Я рассказал Анни о Кристи. Рассказал о его прибытии в дом моих прародителей, о его работе с подписным листом, о наших вечерних поездках в поисках Младшего Крехана, а также о том, как Кристи пел у нее под окнами.
– Я помню, – произнесла она.
– Мы следили за занавесками – вдруг шевельнется.
Она не сказала, что стояла внутри в одной ночной сорочке. Не сказала, что от уличной серенады в ее честь, как в книгах, сердце у нее затрепетало. Но сообщила все это взглядом. А затем ее осенило.
– Ты ему рассказал.
– Пришлось.
Она поморщилась в улыбке, и в глазах ее пробежала волна.
– Простите.
– Ничего. Он же твой друг.
Я поведал ей, что он о ней расспрашивал. Но она разговор не поддержала и не спросила, что́ он говорил, и ни разу не нарушил я правила нашей договоренности и не спросил, можно ли ему повидать ее. Существовала граница, и я к ней не приближался. Когда б ни заканчивал я говорить о нем, Анни суждений не выносила. Она слушала. Все впитывала, но ощущалось так, как бывает, если знаешь, что дочитываешь последние страницы толстой книги и последние эти фрагменты нужны, чтобы дополнить картину.

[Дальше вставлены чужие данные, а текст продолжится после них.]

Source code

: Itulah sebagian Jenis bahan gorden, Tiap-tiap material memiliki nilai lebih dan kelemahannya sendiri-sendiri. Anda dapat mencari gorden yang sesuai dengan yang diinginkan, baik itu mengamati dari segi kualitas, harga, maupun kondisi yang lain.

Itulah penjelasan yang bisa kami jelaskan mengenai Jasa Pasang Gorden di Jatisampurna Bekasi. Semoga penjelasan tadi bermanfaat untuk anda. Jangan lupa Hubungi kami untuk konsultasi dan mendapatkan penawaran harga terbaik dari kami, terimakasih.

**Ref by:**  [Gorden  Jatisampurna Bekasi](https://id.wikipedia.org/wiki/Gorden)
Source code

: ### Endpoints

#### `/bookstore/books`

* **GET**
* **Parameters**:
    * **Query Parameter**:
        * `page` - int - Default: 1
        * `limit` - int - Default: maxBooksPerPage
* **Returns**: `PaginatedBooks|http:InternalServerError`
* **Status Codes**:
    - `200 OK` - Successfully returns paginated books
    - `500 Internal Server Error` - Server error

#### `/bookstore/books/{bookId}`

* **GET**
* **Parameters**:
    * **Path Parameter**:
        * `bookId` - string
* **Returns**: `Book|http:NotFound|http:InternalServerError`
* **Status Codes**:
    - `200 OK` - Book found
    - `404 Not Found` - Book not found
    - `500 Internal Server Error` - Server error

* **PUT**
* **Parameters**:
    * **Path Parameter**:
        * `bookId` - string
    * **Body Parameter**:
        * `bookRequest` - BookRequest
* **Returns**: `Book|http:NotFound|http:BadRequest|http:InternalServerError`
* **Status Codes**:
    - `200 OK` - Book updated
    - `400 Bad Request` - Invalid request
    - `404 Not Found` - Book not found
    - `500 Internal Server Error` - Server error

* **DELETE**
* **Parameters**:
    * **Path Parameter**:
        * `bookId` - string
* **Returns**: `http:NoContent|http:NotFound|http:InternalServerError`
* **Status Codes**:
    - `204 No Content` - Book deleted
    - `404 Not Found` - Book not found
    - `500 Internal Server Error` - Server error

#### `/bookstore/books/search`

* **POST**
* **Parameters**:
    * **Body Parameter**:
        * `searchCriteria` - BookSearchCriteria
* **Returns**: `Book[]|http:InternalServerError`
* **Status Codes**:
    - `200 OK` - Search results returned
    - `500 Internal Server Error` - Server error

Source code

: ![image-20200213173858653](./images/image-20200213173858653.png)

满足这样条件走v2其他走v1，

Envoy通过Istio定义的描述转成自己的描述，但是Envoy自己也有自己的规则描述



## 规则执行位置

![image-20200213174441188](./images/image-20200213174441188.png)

И оно случилось в доме у прародителей несколькими вечерами позже.
В саду, где-то между закатом и появлением бархатных летучих мышей, в самом разгаре был шашечный турнир. К этой игре Дуна питал неистощимую страсть. Играл быстро и находил извращенное удовольствие в повторах ошибок из предыдущих игр, какие распознавал через миг после того, как совершал. Еси-небеси. У него было две дамки на одну у Кристи, и шашечная доска в эндшпиле утратила свои линейные габариты и превратилась в некое текучее преследование, какое могло бы продолжаться вечно, если б не затрезвонил телефон.
Официально Суся турниром не интересовалась, но заняла обзорную позицию и посматривала за игрой мужа под метрономное вязание, какое уже не требовало Сусиного внимания. Когда зазвонил телефон, она закончила ряд и отложила спицы. В те дни время все еще сохраняло эластичность, а потому к телефону не бегали. Он продолжал звонить, пока до него не добирались. Либо новости из Керри, либо сообщение для кого-то из соседей. Дом служил почтовым отделением до востребования, где можно было оставить реляцию, на полочке возле аппарата имелся блокнот с неочиняемым огрызком карандаша, и Суся развила у себя привычку подносить левой рукой карандаш ко рту и слюнявить его языком, готовясь записать вести, пока правая рука ее снимала трубку.